Oppression takes many forms, and “Still, We Rot.” asks the question: What would you do with a body that is failing you, laws and governments that restrict and politicize your existence, and still, you refuse to lie down and die? In Star Thomas’s case, she initially decides isolation is the way forward until she connects with James. So often, being sick makes the world feel both unattainably large and impossibly suffocating. Star represents my own fears and frustrations as a queer, disabled person in America today. She also holds the fire that all of us need to keep trying to be better, to love better, and to know the cost and pay it anyway.

“Sweetest Midnight” by Lyndall Clipstone

“On the second night of her penance, Juniper Bost broke all the rules.”

“Sweetest Midnight” is a sapphic vampire love story, inspired by Suspiria (2018) and the myth of Eros and Psyche. Written as an examination of the nature of intense ambition, the story follows a young woman who breaks the strict moral code of her dance company. To redeem herself, she must go through a summer in exile. Sent to an isolated lake house in upstate Maine, she will be the companion to a woman she must never meet- drugging herself each night to sleep beside her unseen employer. But as secrets are unveiled in midnight hours, she begins to see the company she devoted her life to in a new, horrifying light.

Buy it: Contrarian | Amazon

Margaret Hall is a scholar of vampire literature, author, teacher, director, producer, and theatre historian. Margaret is currently a writer for Playbill Magazine, the pre-eminent theatre publication in the United States, as well as a professor at New York University, where she helps students orient themselves within musical theatre history as members of its newest generation. She is the youngest known nominator in the history of the Drama Desk Awards. Margaret has dedicated her career to honoring the human beings at the core of the art they create. An unflinching advocate for the societally marginalized, Margaret is an autistic woman, and the founder of the non-profit Autistic Theatremakers Alliance. She has received both a Bachelor of Fine Arts in Drama, and Masters in Musical Theatre History from New York University.
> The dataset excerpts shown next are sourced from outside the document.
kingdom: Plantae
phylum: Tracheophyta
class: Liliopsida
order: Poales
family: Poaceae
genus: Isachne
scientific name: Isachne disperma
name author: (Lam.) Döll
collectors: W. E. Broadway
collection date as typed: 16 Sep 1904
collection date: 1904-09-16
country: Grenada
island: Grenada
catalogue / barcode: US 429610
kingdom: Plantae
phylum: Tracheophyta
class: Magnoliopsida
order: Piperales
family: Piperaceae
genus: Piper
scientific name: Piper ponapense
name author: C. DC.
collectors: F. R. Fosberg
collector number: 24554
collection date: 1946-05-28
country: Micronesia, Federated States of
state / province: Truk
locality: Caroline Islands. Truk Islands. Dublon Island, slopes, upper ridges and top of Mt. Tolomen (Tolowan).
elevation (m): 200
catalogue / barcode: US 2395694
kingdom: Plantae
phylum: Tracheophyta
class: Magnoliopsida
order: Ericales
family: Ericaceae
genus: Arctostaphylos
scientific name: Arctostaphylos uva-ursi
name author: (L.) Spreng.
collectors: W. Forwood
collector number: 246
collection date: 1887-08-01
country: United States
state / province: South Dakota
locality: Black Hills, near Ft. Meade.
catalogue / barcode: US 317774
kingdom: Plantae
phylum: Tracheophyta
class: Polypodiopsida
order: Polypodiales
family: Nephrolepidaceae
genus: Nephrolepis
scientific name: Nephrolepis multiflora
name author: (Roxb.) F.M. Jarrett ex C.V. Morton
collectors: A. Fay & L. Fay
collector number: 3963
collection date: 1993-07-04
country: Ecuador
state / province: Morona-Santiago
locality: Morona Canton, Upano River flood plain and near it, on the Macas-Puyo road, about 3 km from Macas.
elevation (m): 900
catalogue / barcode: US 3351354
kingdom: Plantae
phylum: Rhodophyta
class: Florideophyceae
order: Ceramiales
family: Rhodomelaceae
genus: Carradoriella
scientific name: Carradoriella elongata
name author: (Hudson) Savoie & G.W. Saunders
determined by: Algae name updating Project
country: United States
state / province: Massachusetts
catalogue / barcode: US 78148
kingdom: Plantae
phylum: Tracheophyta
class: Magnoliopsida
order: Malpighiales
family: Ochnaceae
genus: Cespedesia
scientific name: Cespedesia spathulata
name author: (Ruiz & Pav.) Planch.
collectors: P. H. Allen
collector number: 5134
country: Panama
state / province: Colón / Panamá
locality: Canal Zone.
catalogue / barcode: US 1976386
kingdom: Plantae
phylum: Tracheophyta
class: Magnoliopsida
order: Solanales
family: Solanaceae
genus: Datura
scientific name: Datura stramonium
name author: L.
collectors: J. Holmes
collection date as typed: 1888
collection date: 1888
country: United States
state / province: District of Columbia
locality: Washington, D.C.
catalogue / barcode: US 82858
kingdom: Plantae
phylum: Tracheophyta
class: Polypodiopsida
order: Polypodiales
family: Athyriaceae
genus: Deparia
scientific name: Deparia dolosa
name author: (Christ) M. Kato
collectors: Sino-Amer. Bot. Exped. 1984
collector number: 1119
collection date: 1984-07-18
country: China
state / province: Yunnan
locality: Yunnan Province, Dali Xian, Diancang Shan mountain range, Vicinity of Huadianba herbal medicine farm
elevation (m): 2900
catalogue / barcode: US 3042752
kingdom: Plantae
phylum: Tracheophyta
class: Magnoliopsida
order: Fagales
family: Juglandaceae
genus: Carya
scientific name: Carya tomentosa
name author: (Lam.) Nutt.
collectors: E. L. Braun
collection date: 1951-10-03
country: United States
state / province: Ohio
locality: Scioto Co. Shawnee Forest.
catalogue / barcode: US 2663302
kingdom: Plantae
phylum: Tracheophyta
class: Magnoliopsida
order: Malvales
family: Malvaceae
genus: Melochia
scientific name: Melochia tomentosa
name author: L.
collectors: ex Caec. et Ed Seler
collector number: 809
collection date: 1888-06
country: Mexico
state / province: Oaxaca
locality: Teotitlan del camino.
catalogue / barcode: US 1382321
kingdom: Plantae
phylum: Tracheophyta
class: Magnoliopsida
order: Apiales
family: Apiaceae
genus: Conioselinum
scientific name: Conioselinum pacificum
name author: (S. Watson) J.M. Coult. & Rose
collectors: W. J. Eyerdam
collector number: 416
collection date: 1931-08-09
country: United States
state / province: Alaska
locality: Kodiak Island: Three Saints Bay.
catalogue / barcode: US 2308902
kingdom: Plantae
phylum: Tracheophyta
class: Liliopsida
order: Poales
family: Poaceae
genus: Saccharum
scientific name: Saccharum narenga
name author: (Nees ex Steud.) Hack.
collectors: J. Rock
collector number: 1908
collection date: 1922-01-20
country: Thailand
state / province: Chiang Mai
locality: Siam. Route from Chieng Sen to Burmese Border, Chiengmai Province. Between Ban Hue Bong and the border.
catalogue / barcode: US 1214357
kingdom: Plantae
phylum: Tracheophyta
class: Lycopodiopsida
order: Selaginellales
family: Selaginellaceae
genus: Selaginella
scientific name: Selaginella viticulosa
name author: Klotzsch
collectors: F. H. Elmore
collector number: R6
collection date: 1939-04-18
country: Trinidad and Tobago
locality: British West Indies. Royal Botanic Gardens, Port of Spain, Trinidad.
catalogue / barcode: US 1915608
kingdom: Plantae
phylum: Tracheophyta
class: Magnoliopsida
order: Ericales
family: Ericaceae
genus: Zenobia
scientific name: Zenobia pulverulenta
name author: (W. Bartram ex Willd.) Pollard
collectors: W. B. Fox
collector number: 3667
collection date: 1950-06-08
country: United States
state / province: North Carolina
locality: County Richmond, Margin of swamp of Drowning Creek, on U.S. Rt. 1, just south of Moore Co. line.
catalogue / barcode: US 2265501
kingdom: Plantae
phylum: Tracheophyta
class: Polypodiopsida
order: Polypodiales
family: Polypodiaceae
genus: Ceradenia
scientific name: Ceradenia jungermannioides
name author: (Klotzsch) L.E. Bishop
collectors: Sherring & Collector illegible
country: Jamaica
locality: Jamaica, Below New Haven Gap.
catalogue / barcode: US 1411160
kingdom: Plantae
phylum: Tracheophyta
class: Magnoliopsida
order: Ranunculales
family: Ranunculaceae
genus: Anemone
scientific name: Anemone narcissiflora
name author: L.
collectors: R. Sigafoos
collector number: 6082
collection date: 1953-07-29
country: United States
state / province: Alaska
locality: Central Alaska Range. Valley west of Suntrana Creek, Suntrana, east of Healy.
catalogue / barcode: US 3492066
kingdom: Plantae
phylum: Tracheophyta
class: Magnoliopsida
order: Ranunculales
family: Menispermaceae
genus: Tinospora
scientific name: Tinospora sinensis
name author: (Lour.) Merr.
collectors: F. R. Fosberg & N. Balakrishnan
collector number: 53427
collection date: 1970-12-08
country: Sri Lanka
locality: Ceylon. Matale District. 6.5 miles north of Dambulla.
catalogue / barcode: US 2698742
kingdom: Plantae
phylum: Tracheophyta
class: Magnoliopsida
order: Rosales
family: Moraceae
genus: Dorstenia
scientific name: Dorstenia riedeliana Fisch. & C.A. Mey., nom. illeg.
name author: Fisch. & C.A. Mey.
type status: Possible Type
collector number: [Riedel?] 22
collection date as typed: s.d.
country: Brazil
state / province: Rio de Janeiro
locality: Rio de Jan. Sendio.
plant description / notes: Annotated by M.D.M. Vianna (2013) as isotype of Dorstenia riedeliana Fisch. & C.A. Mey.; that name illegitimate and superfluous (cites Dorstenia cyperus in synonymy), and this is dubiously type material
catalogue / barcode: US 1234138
Jamie Ryu worked for Big 5 powerhouse publishing companies like Macmillan and HarperCollins before forging her own path as the founder of Contrarian Publishing. With ample editing experience and a degree in Comparative Literature from New York University, she is well-equipped to help writers unlock the full potential of the stories they’re meant to tell and aid them in pursuing their goals, whether that be traditional publishing or indie publishing. She is a proud, queer Korean American woman, and is sadly married to a man (a wonderful man, but a man nonetheless).